The Book, Cat, & Cat Book Lovers Almanac

of historical trivia regarding books, cats, and other animals. Actually this blog has evolved so that it is described better as a blog about cats in history and culture. And we take as a theme the advice of Aldous Huxley: If you want to be a writer, get some cats. Don't forget to see the archived articles linked at the bottom of the page.

November 7, 2014

November 7, 1913

From My Life: A Record of Events and Opinions (1905) the work of Alfred Russel Wallace, we quote:

[A]s illustrations of the interest in common things conferred by a knowledge of the elementary laws of physical science, I remark[:]

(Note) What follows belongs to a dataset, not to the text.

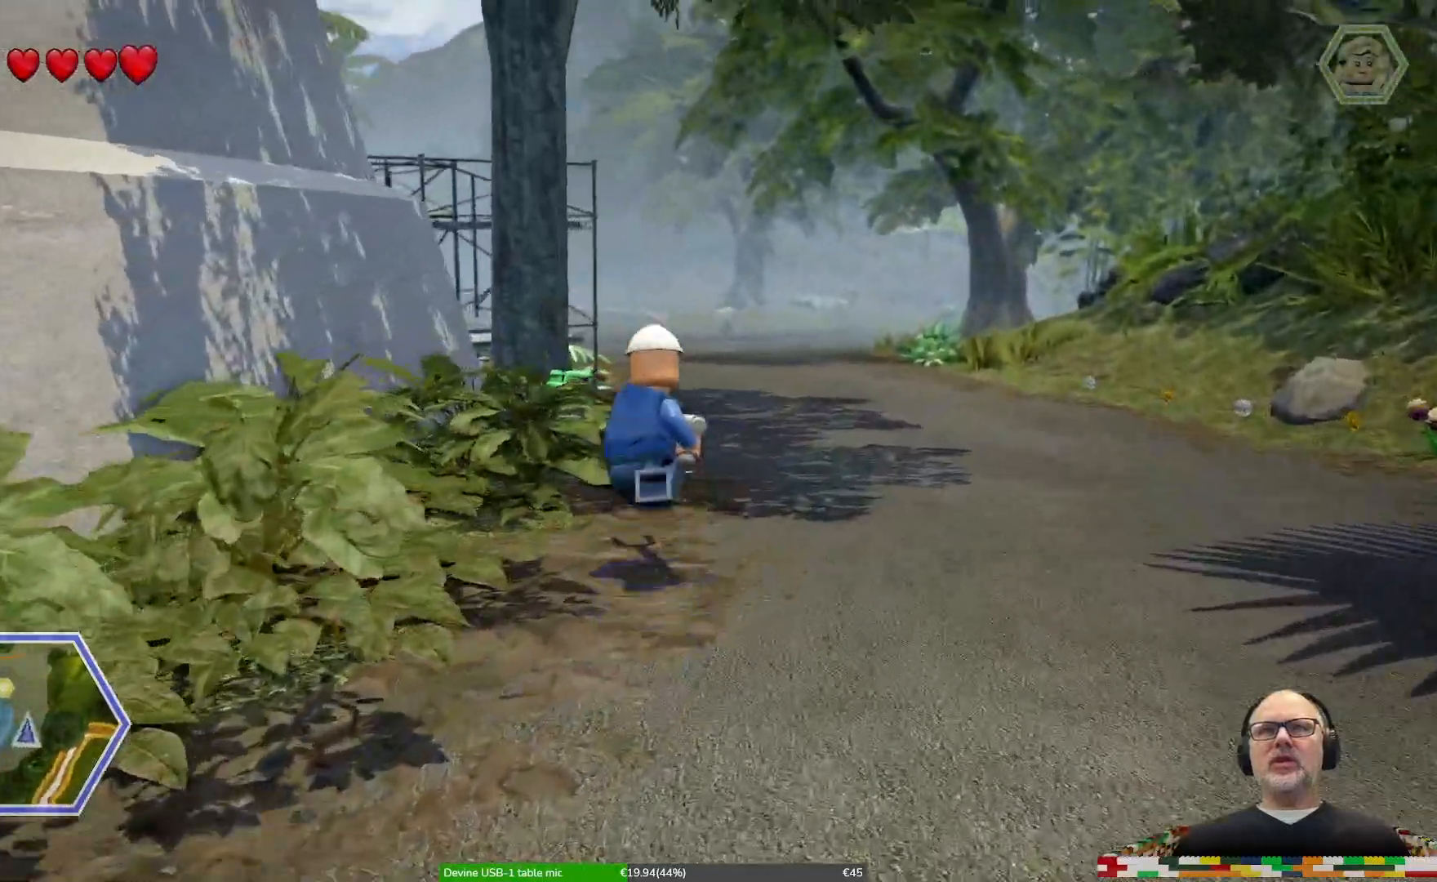
{"dt_ms": 500, "buttons": ["DPAD_UP"], "left_stick": "up", "right_stick": "center", "events": [[33, "DPAD_LEFT", "down"], [33, "L1", "up"], [167, "DPAD_LEFT", "up"], [367, "DPAD_LEFT", "down"], [433, "X", "down"], [467, "X", "up"], [500, "DPAD_LEFT", "up"]]}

“Many who marvel at the rolling thunder care not to inquire what causes the sound which is heard when a tightly-fitting cork is quickly drawn from a bottle, or when a whip is cracked or a pistol fired; and while they are struck with awe and admiration at the dazzling lightning, look upon the sparks drawn from a cat’s back on a frosty evening and the slight crackle that accompanies them as being only fit to amuse a child ; yet in each case the cause of the trifling and of the grand phenomena is the same. He who has extended his inquiries into the varied phenomena of nature learns to despise no fact, however small, and to consider the most apparently insignif cant and common occurrences as much in need of explanation as those of a grander and more imposing character. He sees in every dewdrop trembling on the grass causes at work analogous to those which have produced the spherical figure of the earth and planets; and in the beautiful forms of crystallization on his window-panes on a frosty morning he recognizes the action of laws which may also have a part in the production of the similar forms of plants and of many of the lower animal types. Thus the simplest facts of everyday life have to him an inner meaning, and he sees that they depend upon the same general laws as those that are at work in the grandest phenomena of nature.”

Alfred Russell Wallace (January 8, 1823 to November 7, 1913) discovered, among other things, the modern theory of evolution. It was in fact only when he outlined his ideas to Darwin, that the latter was moved to present his own parallel thinking to the public. It was all done graciously. Darwin presented introduced both their ideas at a scientific conference.

But what is still amazing to me about Russell's ideas, is what we call the Wallace Line which divides the species of Australia and Borneo from those of East Asia, including the Philippines. The animals are different on either side of what to me seems like an arbitrary line in the water. Now I have read the explanations. They just don't really seem plausible.

Wallace was not wealthy, nor did he invest money well. He had no family connections, or occupational position, to fall back on. Darwin pressured the government to give Alfred R. Wallace a small pension in 1881.